Bacterial typing is considered the “forensics” of bacterial identification, providing a specific molecular fingerprint of potentially lethal microbes. Typing can identify different types of bacteria within the same species and helps us understand the source and transmission route of harmful bacteria. It can also determine bacterial antibiotic resistance and monitor genes that encode for vaccine antigens. But while speed, affordability and accuracy are of the essence, traditional typing techniques such as MLST (multi-locus sequence typing)and PFGE (pulse field gel electrophoresis) lack sufficient strain resolving power or are labor-intensive and difficult to standardize across different laboratories.
Hospital and public health microbiology labs of the future may instead rely on rapid typing based on whole-genome sequencing (WGS) called core-genome multi-locus sequence typing (MLST+). Compared with traditional MLST that involves sequencing of 5-7 common genes, MLST+ leverages the entire genome and uses hundreds to thousands of genes for bacterial typing. Additionally, MLST+, instead of using a SNP-based analysis, employs a gene-by-gene (allelic) approach, that better accounts for recombination events and the genetic diversity of many bacterial species. Research using the Ion PGM™ System can conduct rapid WGS, and when combined with the typing of microbes using Ridom® SeqSphere+ Software program, results in an MLST+ method that may in the future help facilitate global bacterial surveillance and the early-warning outbreak detection needed for an increasingly connected world.

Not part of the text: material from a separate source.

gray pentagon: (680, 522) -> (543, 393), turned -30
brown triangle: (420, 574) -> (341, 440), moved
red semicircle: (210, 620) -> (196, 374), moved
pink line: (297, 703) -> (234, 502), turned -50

Using Neisseria meningitidis, one of the agents responsible for bacterial meningitis, researchers examined three bacterial strains using the Ion PGM™ System and Ridom® SeqSphere+ Software. The MLST+ sequence typing consisted of 1,241 targets, which improved discrimination among strains compared to traditional typing methods using 26 targets (Figure 1). Traditional Sanger sequencing-based typing methods showed just one allelic difference among the three strains, while sequencing information from MLST+ resulted in improved strain resolution with separation by 12 alleles between the first and second strain, and 22 alleles between the first and third strain.
What’s more, bacterial strain typing research with the Ion PGM™ and Ridon® SeqSphere+ analysis was carried out in less than 24 hours. In the future, it may be possible to shift bacterial forensics from a retrospective, historical investigation to real-time outbreak identification.
You can learn more about this and other bacterial typing studies from our Bacterial Research Typing Application Note.
Figure 1. Minimum spanning trees for sequence targets obtained from de novo assembled WGS data of three Neisseria meningitidis community outbreak strains. (A) Sequence information from 26 targets (comprising MLST/eMLST/AST/4CMenB/AR) resulted in a single allelic discrimination between strains DE9622 and DE9686/DE9938, with strains DE9686 and DE9938 indistinguishable. (B) Sequence information from 1,101 targets better resolves the three strains, with DE9686 separated by 13 and 22 alleles from DE9938 and DE9622, respectively.